Let $M$ be a manifold and denote by $T^*M$ its cotangent bundle. Let $(x,U)$ be a coordinate chart so that $x: U\to \mathbb{R}^{n}$. Let $p\in U$ and $v\in T^*_pM$, then we can write $v = v_i dx^i$ where $v_i=v(\partial_{x^i})$. More in general, a cotangent vector $w\in T^*M\vert_U$ is given by $$ w = w_i dx^i $$ where now $w_i:U\to \mathbb{R}$. This defines a chart on $T^*M\vert_U$ via $$ (x,y):T^*M\vert_U\to \mathbb{R}^{2n}\\ (p,v)\mapsto (x(p),v(\partial_{x^i})). $$ All this is well known and so is the fact that $$ \omega = dx\wedge dy = dx^i\wedge dy_i $$ defines a symplectic structure on $T^*M$.
So we may consider curves $\gamma,\sigma: \mathbb{R} \to T^*M$ going through $(p,v)\in T^*M\vert_U$ at time $0$ and evaluate $\omega$ at $\dot{\gamma}(0),\dot{\sigma}(0)$.
My question is: how do we compute $\omega_{(p,v)}(\dot{\gamma}(0),\dot{\sigma}(0))$ explicitly?
I consider an explicit example with given curves and charts.

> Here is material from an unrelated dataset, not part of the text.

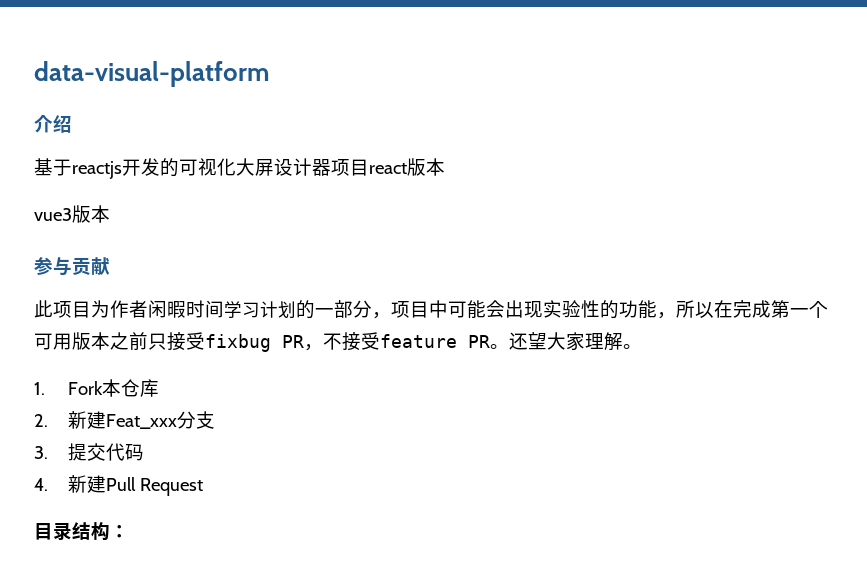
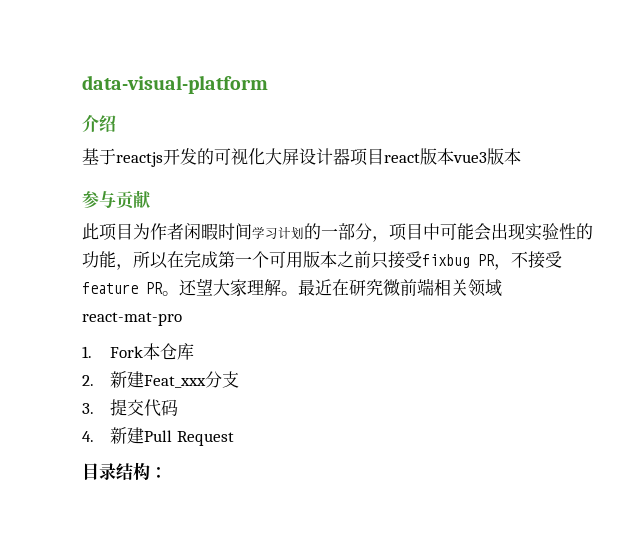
(445, 167) // -> (454, 156) none
(642, 346) none -> [298,278,502,297] [82,312,182,326] 最近在研究微前端相关领域react-mat-pro

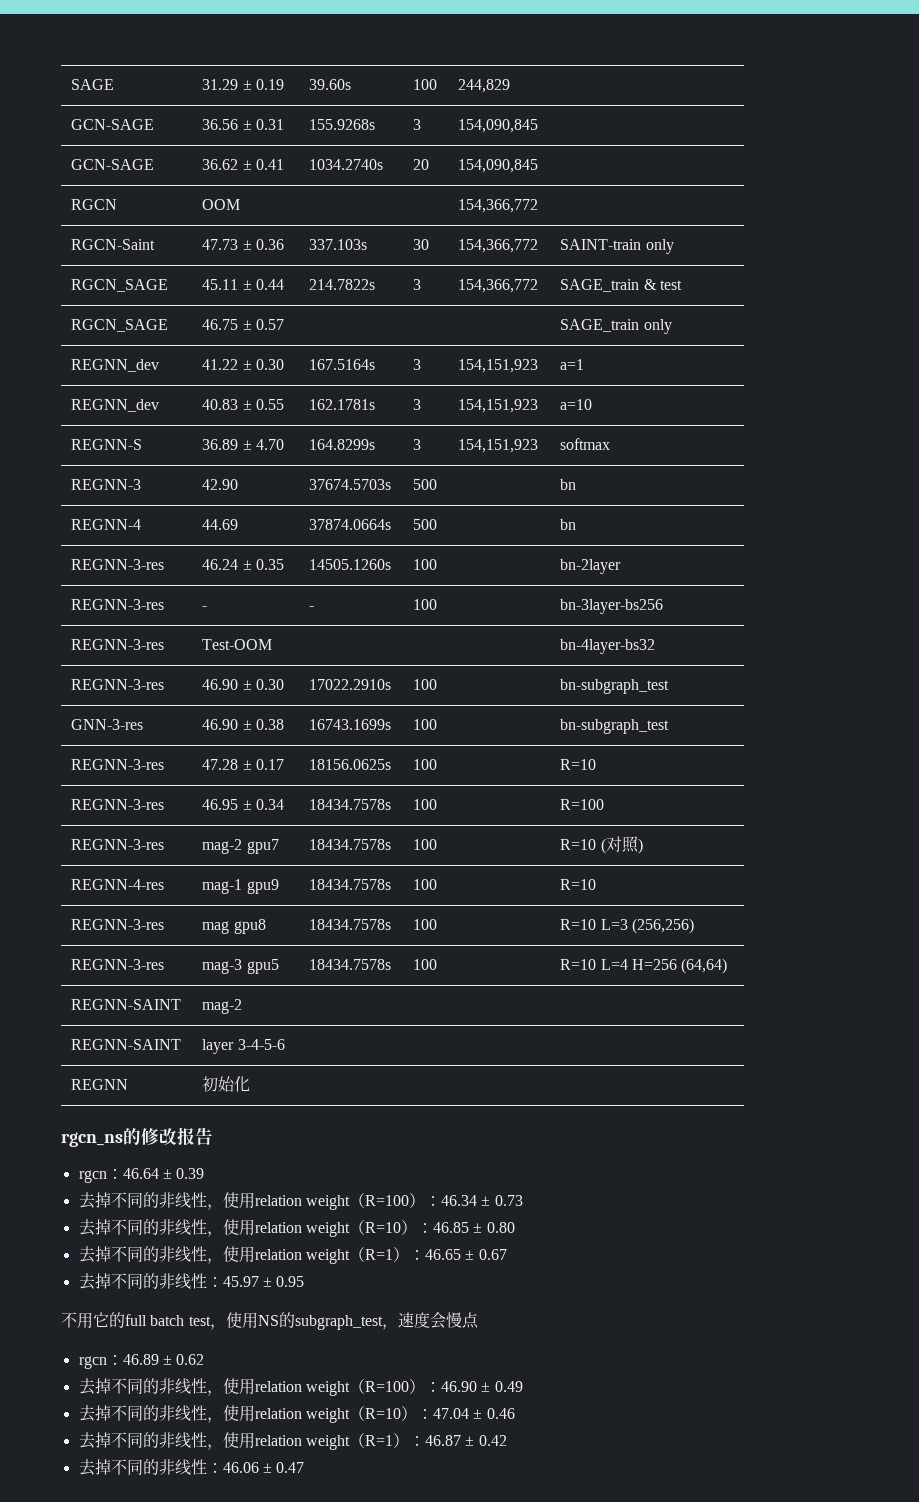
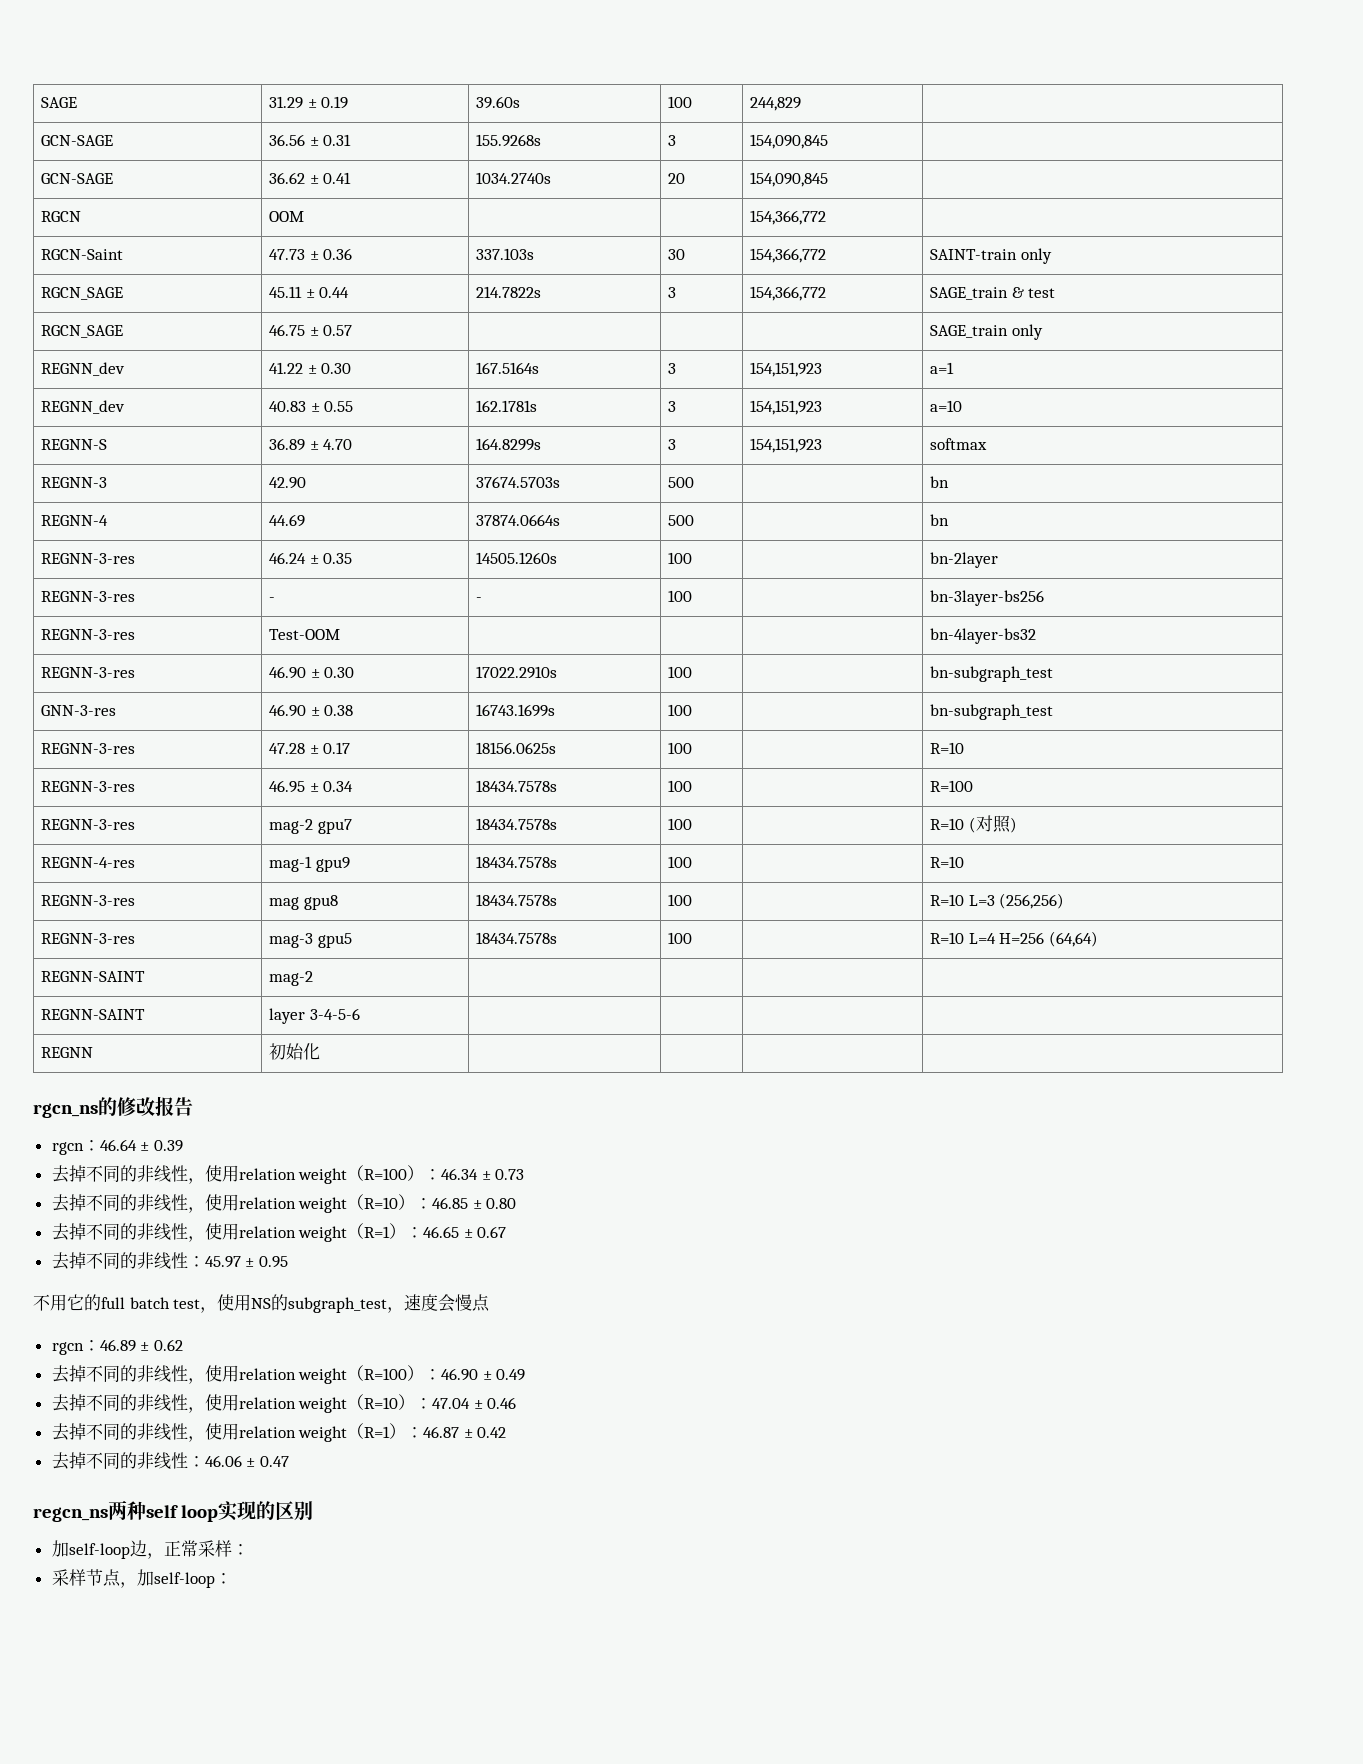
(305, 1467) none -> [33,1500,314,1522] [51,1540,249,1559] [51,1569,232,1588] // regcn_ns两种self loop实现的区别 // 加self-loop边，正常采样： // 采样节点，加self-loop：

The general case follows from changing the notation.
Let $M=S^1$, $x^1$ the "projection left" of $S^1\cap\{u^1>0\}$ and $$ \gamma_0(t)=(\cos(at),\sin(at))\\ \sigma_0(t)=(\cos(bt),\sin(bt)) $$ for $a,b\in\mathbb{R}$. Then a possible curve in $T^*M$ is given by $$ \gamma(t) = (\gamma_0(t),f(\gamma_0(t))dx) \in \Gamma_{\gamma_0}(T^*M) $$ for some $f:M\to \mathbb{R}$ and we do similarly with $\sigma$ using a function $g:M\to\mathbb{R}$.
Let's now evaluate $\omega$. We first compute $$ dx^1\dot{\gamma}(0)= \frac{d}{dt}\vert_{t=0}x^1\gamma_0(t)=\frac{d}{dt}\vert_{t=0} \sin(at)=a $$ while $$ dy^1\dot{\gamma}(0)= \frac{d}{dt}\vert_{t=0}\gamma(t)\partial_{x^1}=\frac{d}{dt}\vert_{t=0} f\gamma_0(t)=(df) \dot{\gamma}_0(0). $$
So if for example $f:S^1\to \mathbb{R}$ sends $(u^1,u^2)\mapsto \alpha u^2$ and $g:S^1\to \mathbb{R}$ sends $(u^1,u^2)\mapsto \beta u^2$ we get $$ \omega(\dot{\gamma}(0),\dot{\sigma}(0)) = ab\beta-ba\alpha. $$